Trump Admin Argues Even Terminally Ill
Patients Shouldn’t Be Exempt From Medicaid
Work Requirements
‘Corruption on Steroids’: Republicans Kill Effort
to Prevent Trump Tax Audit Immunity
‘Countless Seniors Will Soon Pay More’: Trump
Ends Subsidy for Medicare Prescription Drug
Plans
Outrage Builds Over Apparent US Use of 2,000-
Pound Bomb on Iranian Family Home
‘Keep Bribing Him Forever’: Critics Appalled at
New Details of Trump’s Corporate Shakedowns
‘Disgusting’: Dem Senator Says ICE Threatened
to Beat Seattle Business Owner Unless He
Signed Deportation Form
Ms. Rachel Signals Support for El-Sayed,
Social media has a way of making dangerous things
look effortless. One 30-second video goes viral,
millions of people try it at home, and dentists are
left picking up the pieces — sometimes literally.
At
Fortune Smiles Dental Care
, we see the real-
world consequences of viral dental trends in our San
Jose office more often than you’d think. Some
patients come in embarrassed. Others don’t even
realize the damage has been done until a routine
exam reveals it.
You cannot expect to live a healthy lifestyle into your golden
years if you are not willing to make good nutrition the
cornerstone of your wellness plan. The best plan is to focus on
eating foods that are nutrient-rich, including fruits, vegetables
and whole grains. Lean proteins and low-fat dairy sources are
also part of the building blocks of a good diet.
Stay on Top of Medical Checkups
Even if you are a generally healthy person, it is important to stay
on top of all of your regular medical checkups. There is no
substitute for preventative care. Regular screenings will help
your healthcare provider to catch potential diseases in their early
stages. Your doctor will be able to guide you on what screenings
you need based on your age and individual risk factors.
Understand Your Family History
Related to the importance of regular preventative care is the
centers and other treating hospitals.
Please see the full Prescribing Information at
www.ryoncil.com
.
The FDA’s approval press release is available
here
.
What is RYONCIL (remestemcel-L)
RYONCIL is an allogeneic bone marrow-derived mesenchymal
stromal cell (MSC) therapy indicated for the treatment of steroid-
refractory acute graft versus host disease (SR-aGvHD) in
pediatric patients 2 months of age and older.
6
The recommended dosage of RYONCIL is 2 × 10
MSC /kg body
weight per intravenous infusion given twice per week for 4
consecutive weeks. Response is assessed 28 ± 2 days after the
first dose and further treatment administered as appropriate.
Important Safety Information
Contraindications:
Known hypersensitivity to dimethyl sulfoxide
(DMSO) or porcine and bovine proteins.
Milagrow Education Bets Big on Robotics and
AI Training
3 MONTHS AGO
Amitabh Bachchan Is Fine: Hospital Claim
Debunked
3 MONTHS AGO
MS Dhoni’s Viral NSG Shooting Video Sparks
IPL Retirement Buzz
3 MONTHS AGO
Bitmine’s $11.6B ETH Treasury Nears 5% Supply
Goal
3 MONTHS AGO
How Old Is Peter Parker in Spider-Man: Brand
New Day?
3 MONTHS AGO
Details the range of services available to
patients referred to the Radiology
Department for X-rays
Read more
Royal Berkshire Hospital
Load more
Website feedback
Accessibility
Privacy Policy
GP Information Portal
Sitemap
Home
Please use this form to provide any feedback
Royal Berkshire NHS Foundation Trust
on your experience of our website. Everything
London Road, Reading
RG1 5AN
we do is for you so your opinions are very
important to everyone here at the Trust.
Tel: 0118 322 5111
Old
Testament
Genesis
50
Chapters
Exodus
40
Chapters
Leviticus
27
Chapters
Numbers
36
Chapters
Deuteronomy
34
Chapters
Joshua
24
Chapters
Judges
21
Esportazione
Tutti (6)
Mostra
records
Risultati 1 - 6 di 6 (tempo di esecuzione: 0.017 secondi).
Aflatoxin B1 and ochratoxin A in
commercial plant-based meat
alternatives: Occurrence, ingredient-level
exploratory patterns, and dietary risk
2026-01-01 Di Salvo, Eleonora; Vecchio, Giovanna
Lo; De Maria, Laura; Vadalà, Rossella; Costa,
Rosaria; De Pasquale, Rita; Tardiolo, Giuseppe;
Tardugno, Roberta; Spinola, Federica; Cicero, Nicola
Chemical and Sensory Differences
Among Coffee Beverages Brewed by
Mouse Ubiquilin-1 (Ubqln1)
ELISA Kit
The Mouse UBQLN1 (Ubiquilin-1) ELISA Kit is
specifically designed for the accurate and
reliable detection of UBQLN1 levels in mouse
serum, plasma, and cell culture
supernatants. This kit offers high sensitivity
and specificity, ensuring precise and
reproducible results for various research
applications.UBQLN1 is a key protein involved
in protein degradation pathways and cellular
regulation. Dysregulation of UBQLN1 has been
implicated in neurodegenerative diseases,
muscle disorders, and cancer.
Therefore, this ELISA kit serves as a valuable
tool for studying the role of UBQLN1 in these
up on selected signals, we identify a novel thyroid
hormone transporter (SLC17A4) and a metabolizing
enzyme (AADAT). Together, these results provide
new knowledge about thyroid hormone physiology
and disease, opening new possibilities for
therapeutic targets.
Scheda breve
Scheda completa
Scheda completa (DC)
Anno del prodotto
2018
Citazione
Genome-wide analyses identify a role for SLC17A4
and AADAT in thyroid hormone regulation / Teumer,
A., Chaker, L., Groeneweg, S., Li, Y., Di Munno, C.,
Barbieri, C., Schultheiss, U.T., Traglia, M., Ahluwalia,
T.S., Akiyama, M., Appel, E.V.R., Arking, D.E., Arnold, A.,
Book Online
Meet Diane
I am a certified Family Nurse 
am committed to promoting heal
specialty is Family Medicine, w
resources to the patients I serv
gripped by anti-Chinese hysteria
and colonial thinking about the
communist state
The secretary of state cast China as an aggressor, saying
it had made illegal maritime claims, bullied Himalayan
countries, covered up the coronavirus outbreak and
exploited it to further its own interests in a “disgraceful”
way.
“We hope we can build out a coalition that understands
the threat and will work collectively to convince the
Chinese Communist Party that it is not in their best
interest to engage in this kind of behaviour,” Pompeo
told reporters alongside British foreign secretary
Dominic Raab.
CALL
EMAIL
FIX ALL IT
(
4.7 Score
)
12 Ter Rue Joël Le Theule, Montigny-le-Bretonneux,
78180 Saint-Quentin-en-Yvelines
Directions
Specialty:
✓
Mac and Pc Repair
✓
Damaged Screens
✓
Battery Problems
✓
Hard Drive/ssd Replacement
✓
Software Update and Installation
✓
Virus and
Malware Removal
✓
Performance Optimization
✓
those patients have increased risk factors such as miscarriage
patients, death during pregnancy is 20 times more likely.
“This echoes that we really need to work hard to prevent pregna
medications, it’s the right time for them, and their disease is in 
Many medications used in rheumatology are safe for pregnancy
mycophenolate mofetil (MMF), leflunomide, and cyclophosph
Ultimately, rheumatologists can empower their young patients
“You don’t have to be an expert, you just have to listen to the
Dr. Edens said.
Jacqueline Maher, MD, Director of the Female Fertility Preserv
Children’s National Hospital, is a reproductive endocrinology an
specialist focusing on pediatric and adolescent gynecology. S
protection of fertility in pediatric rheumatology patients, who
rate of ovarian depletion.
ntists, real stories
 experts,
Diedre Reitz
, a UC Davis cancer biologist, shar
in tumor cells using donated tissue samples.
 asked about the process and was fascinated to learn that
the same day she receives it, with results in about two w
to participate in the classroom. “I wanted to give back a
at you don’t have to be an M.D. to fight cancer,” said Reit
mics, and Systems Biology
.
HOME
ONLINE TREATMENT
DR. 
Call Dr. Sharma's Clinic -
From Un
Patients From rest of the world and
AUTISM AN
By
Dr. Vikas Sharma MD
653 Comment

Work required: Reproduce every entry above. Make each line identical to the original.

Response below:
Trump Admin Argues Even Terminally Ill
Patients Shouldn’t Be Exempt From Medicaid
Work Requirements
‘Corruption on Steroids’: Republicans Kill Effort
to Prevent Trump Tax Audit Immunity
‘Countless Seniors Will Soon Pay More’: Trump
Ends Subsidy for Medicare Prescription Drug
Plans
Outrage Builds Over Apparent US Use of 2,000-
Pound Bomb on Iranian Family Home
‘Keep Bribing Him Forever’: Critics Appalled at
New Details of Trump’s Corporate Shakedowns
‘Disgusting’: Dem Senator Says ICE Threatened
to Beat Seattle Business Owner Unless He
Signed Deportation Form
Ms. Rachel Signals Support for El-Sayed,
Social media has a way of making dangerous things
look effortless. One 30-second video goes viral,
millions of people try it at home, and dentists are
left picking up the pieces — sometimes literally.
At
Fortune Smiles Dental Care
, we see the real-
world consequences of viral dental trends in our San
Jose office more often than you’d think. Some
patients come in embarrassed. Others don’t even
realize the damage has been done until a routine
exam reveals it.
You cannot expect to live a healthy lifestyle into your golden
years if you are not willing to make good nutrition the
cornerstone of your wellness plan. The best plan is to focus on
eating foods that are nutrient-rich, including fruits, vegetables
and whole grains. Lean proteins and low-fat dairy sources are
also part of the building blocks of a good diet.
Stay on Top of Medical Checkups
Even if you are a generally healthy person, it is important to stay
on top of all of your regular medical checkups. There is no
substitute for preventative care. Regular screenings will help
your healthcare provider to catch potential diseases in their early
stages. Your doctor will be able to guide you on what screenings
you need based on your age and individual risk factors.
Understand Your Family History
Related to the importance of regular preventative care is the
centers and other treating hospitals.
Please see the full Prescribing Information at
www.ryoncil.com
.
The FDA’s approval press release is available
here
.
What is RYONCIL (remestemcel-L)
RYONCIL is an allogeneic bone marrow-derived mesenchymal
stromal cell (MSC) therapy indicated for the treatment of steroid-
refractory acute graft versus host disease (SR-aGvHD) in
pediatric patients 2 months of age and older.
6
The recommended dosage of RYONCIL is 2 × 10
MSC /kg body
weight per intravenous infusion given twice per week for 4
consecutive weeks. Response is assessed 28 ± 2 days after the
first dose and further treatment administered as appropriate.
Important Safety Information
Contraindications:
Known hypersensitivity to dimethyl sulfoxide
(DMSO) or porcine and bovine proteins.
Milagrow Education Bets Big on Robotics and
AI Training
3 MONTHS AGO
Amitabh Bachchan Is Fine: Hospital Claim
Debunked
3 MONTHS AGO
MS Dhoni’s Viral NSG Shooting Video Sparks
IPL Retirement Buzz
3 MONTHS AGO
Bitmine’s $11.6B ETH Treasury Nears 5% Supply
Goal
3 MONTHS AGO
How Old Is Peter Parker in Spider-Man: Brand
New Day?
3 MONTHS AGO
Details the range of services available to
patients referred to the Radiology
Department for X-rays
Read more
Royal Berkshire Hospital
Load more
Website feedback
Accessibility
Privacy Policy
GP Information Portal
Sitemap
Home
Please use this form to provide any feedback
Royal Berkshire NHS Foundation Trust
on your experience of our website. Everything
London Road, Reading
RG1 5AN
we do is for you so your opinions are very
important to everyone here at the Trust.
Tel: 0118 322 5111
Old
Testament
Genesis
50
Chapters
Exodus
40
Chapters
Leviticus
27
Chapters
Numbers
36
Chapters
Deuteronomy
34
Chapters
Joshua
24
Chapters
Judges
21
Esportazione
Tutti (6)
Mostra
records
Risultati 1 - 6 di 6 (tempo di esecuzione: 0.017 secondi).
Aflatoxin B1 and ochratoxin A in
commercial plant-based meat
alternatives: Occurrence, ingredient-level
exploratory patterns, and dietary risk
2026-01-01 Di Salvo, Eleonora; Vecchio, Giovanna
Lo; De Maria, Laura; Vadalà, Rossella; Costa,
Rosaria; De Pasquale, Rita; Tardiolo, Giuseppe;
Tardugno, Roberta; Spinola, Federica; Cicero, Nicola
Chemical and Sensory Differences
Among Coffee Beverages Brewed by
Mouse Ubiquilin-1 (Ubqln1)
ELISA Kit
The Mouse UBQLN1 (Ubiquilin-1) ELISA Kit is
specifically designed for the accurate and
reliable detection of UBQLN1 levels in mouse
serum, plasma, and cell culture
supernatants. This kit offers high sensitivity
and specificity, ensuring precise and
reproducible results for various research
applications.UBQLN1 is a key protein involved
in protein degradation pathways and cellular
regulation. Dysregulation of UBQLN1 has been
implicated in neurodegenerative diseases,
muscle disorders, and cancer.
Therefore, this ELISA kit serves as a valuable
tool for studying the role of UBQLN1 in these
up on selected signals, we identify a novel thyroid
hormone transporter (SLC17A4) and a metabolizing
enzyme (AADAT). Together, these results provide
new knowledge about thyroid hormone physiology
and disease, opening new possibilities for
therapeutic targets.
Scheda breve
Scheda completa
Scheda completa (DC)
Anno del prodotto
2018
Citazione
Genome-wide analyses identify a role for SLC17A4
and AADAT in thyroid hormone regulation / Teumer,
A., Chaker, L., Groeneweg, S., Li, Y., Di Munno, C.,
Barbieri, C., Schultheiss, U.T., Traglia, M., Ahluwalia,
T.S., Akiyama, M., Appel, E.V.R., Arking, D.E., Arnold, A.,
Book Online
Meet Diane
I am a certified Family Nurse 
am committed to promoting heal
specialty is Family Medicine, w
resources to the patients I serv
gripped by anti-Chinese hysteria
and colonial thinking about the
communist state
The secretary of state cast China as an aggressor, saying
it had made illegal maritime claims, bullied Himalayan
countries, covered up the coronavirus outbreak and
exploited it to further its own interests in a “disgraceful”
way.
“We hope we can build out a coalition that understands
the threat and will work collectively to convince the
Chinese Communist Party that it is not in their best
interest to engage in this kind of behaviour,” Pompeo
told reporters alongside British foreign secretary
Dominic Raab.
CALL
EMAIL
FIX ALL IT
(
4.7 Score
)
12 Ter Rue Joël Le Theule, Montigny-le-Bretonneux,
78180 Saint-Quentin-en-Yvelines
Directions
Specialty:
✓
Mac and Pc Repair
✓
Damaged Screens
✓
Battery Problems
✓
Hard Drive/ssd Replacement
✓
Software Update and Installation
✓
Virus and
Malware Removal
✓
Performance Optimization
✓
those patients have increased risk factors such as miscarriage
patients, death during pregnancy is 20 times more likely.
“This echoes that we really need to work hard to prevent pregna
medications, it’s the right time for them, and their disease is in 
Many medications used in rheumatology are safe for pregnancy
mycophenolate mofetil (MMF), leflunomide, and cyclophosph
Ultimately, rheumatologists can empower their young patients
“You don’t have to be an expert, you just have to listen to the
Dr. Edens said.
Jacqueline Maher, MD, Director of the Female Fertility Preserv
Children’s National Hospital, is a reproductive endocrinology an
specialist focusing on pediatric and adolescent gynecology. S
protection of fertility in pediatric rheumatology patients, who
rate of ovarian depletion.
ntists, real stories
 experts,
Diedre Reitz
, a UC Davis cancer biologist, shar
in tumor cells using donated tissue samples.
 asked about the process and was fascinated to learn that
the same day she receives it, with results in about two w
to participate in the classroom. “I wanted to give back a
at you don’t have to be an M.D. to fight cancer,” said Reit
mics, and Systems Biology
.
HOME
ONLINE TREATMENT
DR. 
Call Dr. Sharma's Clinic -
From Un
Patients From rest of the world and
AUTISM AN
By
Dr. Vikas Sharma MD
653 Comment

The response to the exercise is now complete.